CV NEWS FEED // Environmental activists interrupted a mass presided by the Archbishop of Turin on Sunday and read excerpts from Pope Francis’ encyclical on the environment Laudato Si’ and his apostolic exhortation letter “Laudate Deum.”
Archbishop Roberto Repole of Turin was celebrating Sunday Mass on December 3 at the Turin Cathedral when a small group of some three activists, who are a part of the environmentalist group “Extinction Rebellion,” interrupted during the homily, according to Italian newspaper La Republica.
La Republica said the activists quoted Laudato Si’, repeating Francis’ call for “a conversation which includes everyone, since the environmental challenge we are undergoing, and its human roots, concern and affect us all.”
“I initially let the activists speak,” Repole said in a statement issued later on Sunday. “Then I asked them to end because the Mass is a moment of prayer and as such must be respected, also and above all by those who declare that they want to operate with respect for everyone.”
“In the seconds of silence preceding the reading, they stood up one at a time and read aloud passages taken from two writings by Pope Francis,” the Italian chapter of Extinction Rebellion said in a statement. “These are the Laudate Si and the Laudate Deum, with which the Pontiff expressed himself forcefully on the gravity of the ecological and climate crisis, analyzing its scientific and political aspects with great depth.”
“The actions of so-called ‘radicalized’ groups often attract attention at climate conferences.
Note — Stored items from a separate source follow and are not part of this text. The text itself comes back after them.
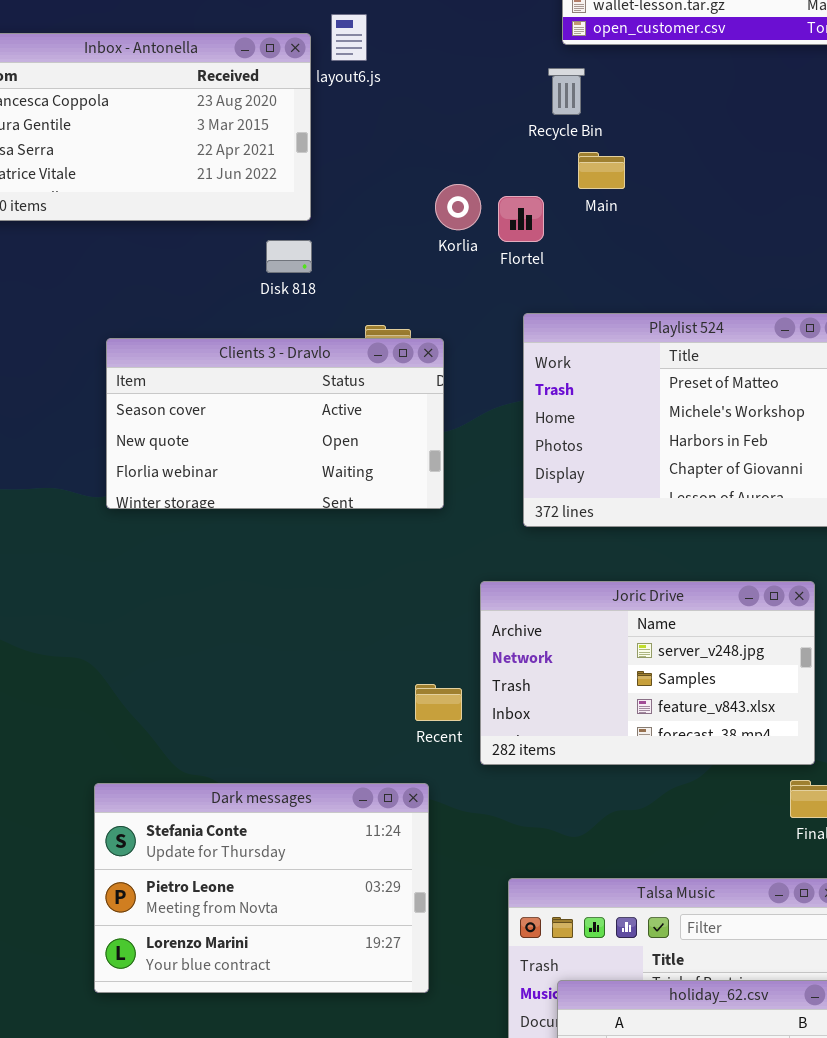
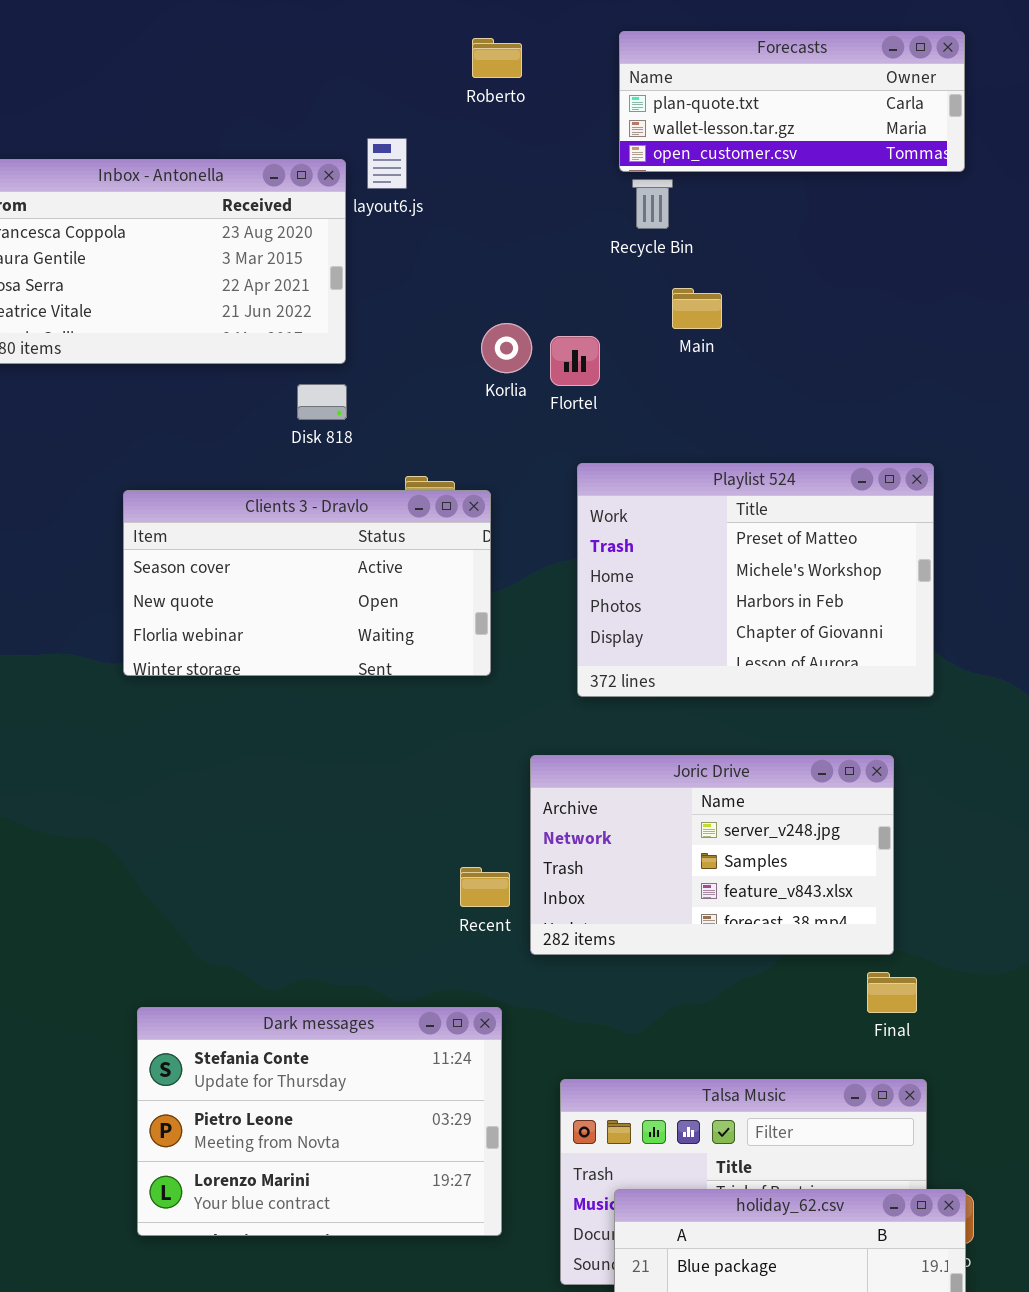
Recycle Bin: [548,68,585,115] -> [632,179,673,229], moved
Main: [578,152,625,189] -> [672,288,722,329], moved
Dark messages: [94,783,429,993] -> [137,1007,502,1236], moved

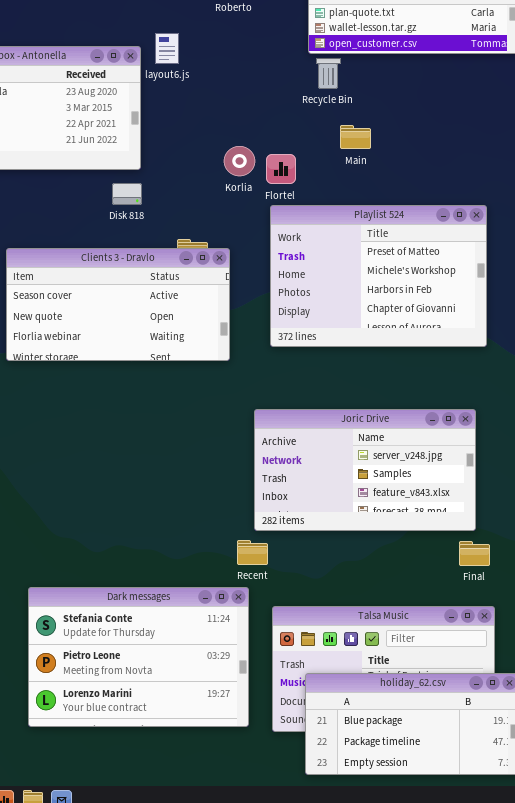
Playlist 524: [577,463,934,697] -> [270,205,487,347], moved
Recent: [460,867,510,907] -> [237,540,268,565], moved
Dark messages: [137,1007,502,1236] -> [28,587,249,727], moved

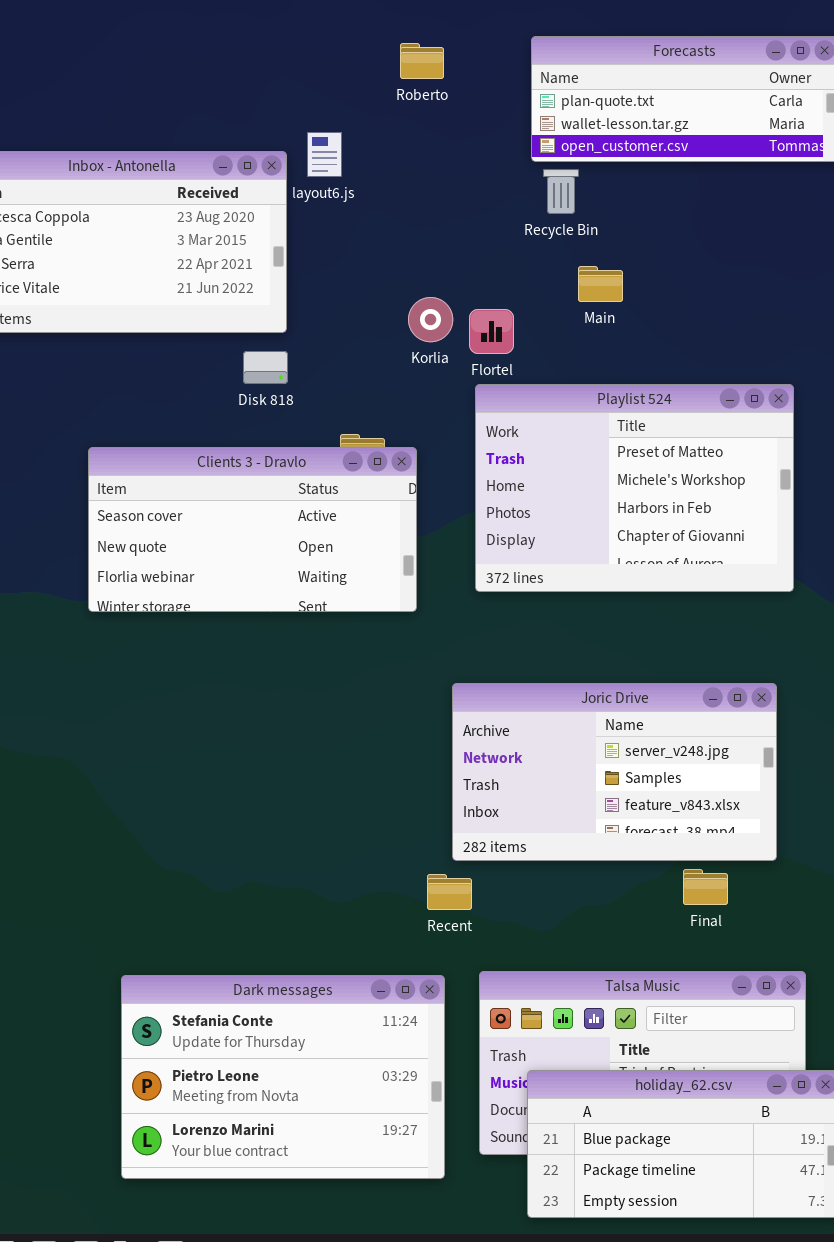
Final: [459,541,490,566] -> [683,869,728,905], moved
Dark messages: [28,587,249,727] -> [121,975,445,1179], moved

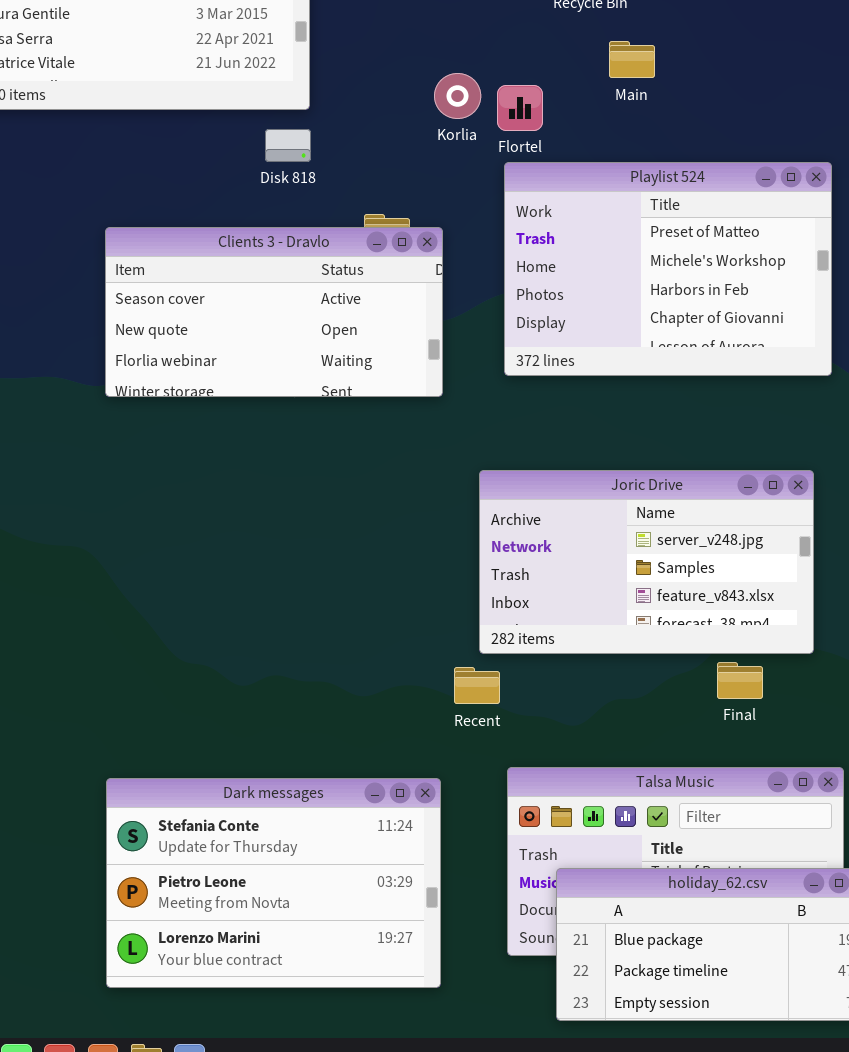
Dark messages: [121,975,445,1179] -> [106,778,441,988], moved

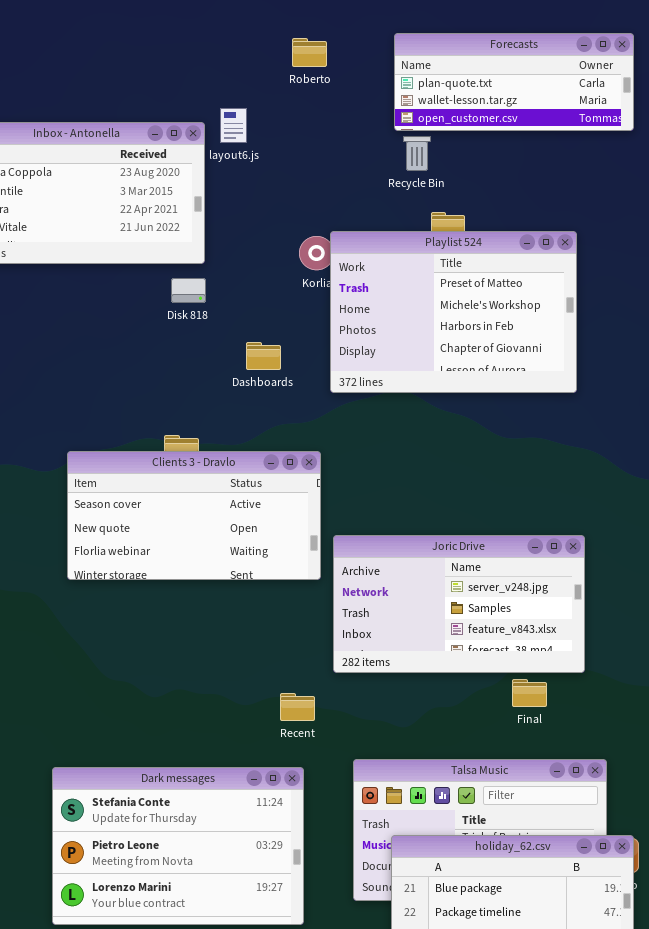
Playlist 524: [504,162,832,376] -> [330,231,577,393], moved
Clients 3 - Dravlo: [105,227,443,397] -> [67,451,321,580], moved
Recent: [454,667,500,704] -> [280,693,315,721], moved

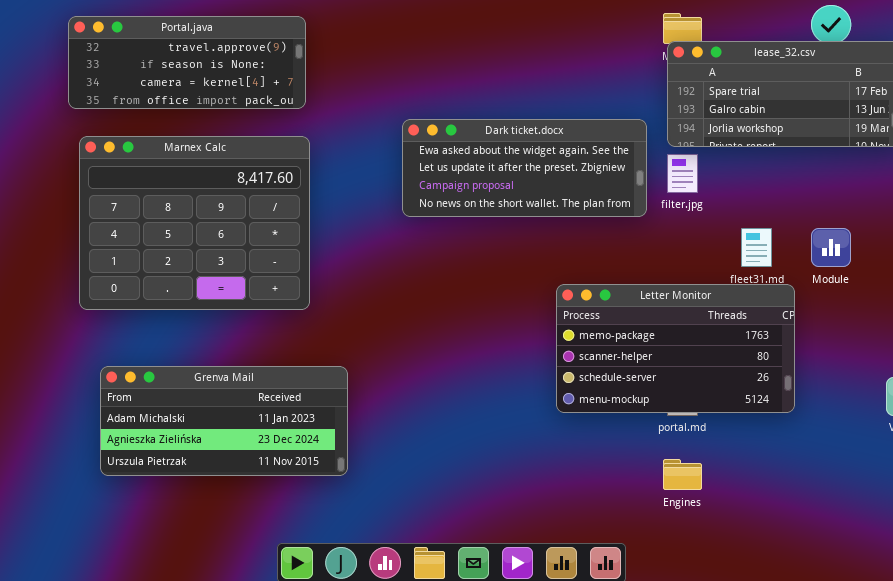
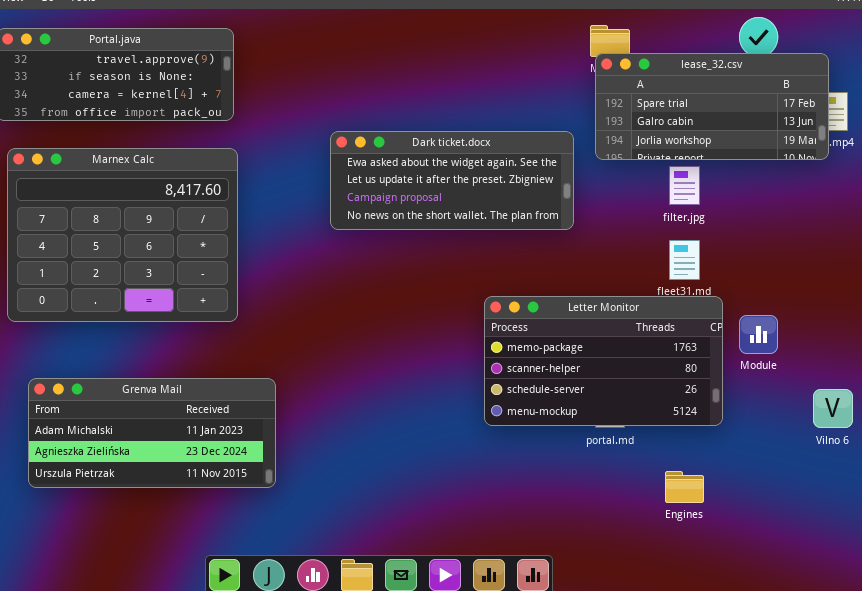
filter.jpg: [667,154,698,193] -> [669,166,700,205], moved
Module: [811,228,851,267] -> [739,315,778,354], moved
Engines: [663,459,702,490] -> [665,471,704,503], moved

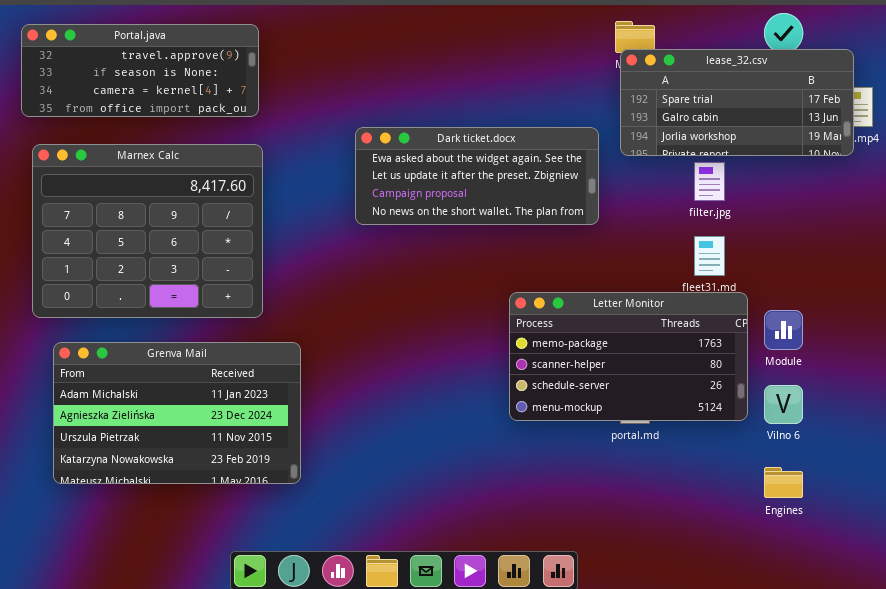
Grenva Mail: [28,378,276,488] -> [53,342,301,484], resized
Vilno 6: [813,389,853,428] -> [764,385,803,424], moved
Engines: [665,471,704,503] -> [764,467,803,498], moved

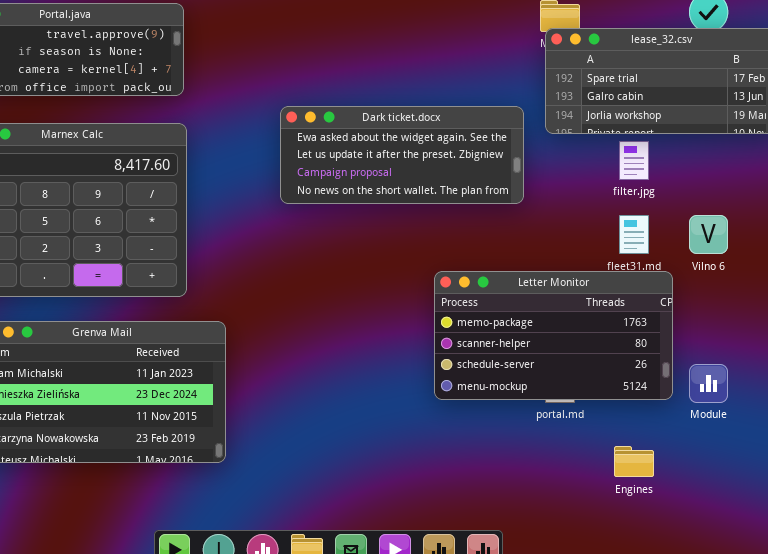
Module: [764,310,803,350] -> [689,364,728,403], moved
Vilno 6: [764,385,803,424] -> [689,215,728,254], moved
Engines: [764,467,803,498] -> [614,446,654,477], moved

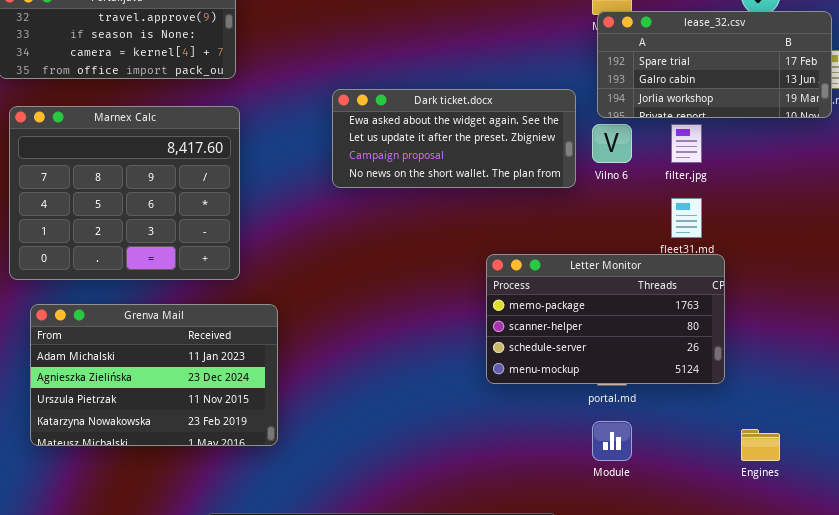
Vilno 6: [689,215,728,254] -> [592,124,632,163], moved
Module: [689,364,728,403] -> [592,421,632,461], moved
Engines: [614,446,654,477] -> [741,429,780,461], moved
In reality, they occupy a void in society as a whole, which should exert healthy pressure, because it is up to every family to think that the future of their children is at stake,” said one of the activists said while she spoke at the Mass.
In his statement after the incident Repole said
I have great respect for those who mobilize for the defense of Creation and welcome the appeals of Pope Francis, I appreciate the commitment in this sense of the Extinction Rebellion activists, but I was sorry that they decided to speak in the Cathedral without first asking me to speak and ask if they could intervene. I would have replied that at Mass we often pray for peace and for the protection of Creation, but the Eucharistic celebration is not a suitable moment to host public interventions.
On Monday a spokesman for Extinction Rebellion told Catholic News Agency that the organization
[does] not have a headquarters nor do we have a central decision-making body. Groups decide for themselves what actions they will take depending very much on local circumstances… As groups do not have to seek “permission” to stage protests, very often we do not know what actions are taken globally.
In a statement on its website, the Italian chapter of the group said the activists “briefly interrupted the Mass in the Duomo” reading passages from the documents “to bring the attention of the faithful to the words of the pontiff on the climate crisis.”
In January of 2022, activists from Extinction Rebellion interrupted a celebration at the Cologne Cathedral in Switzerland, where they also appealed “to church-leaders: put Pope Francis’ message into action.”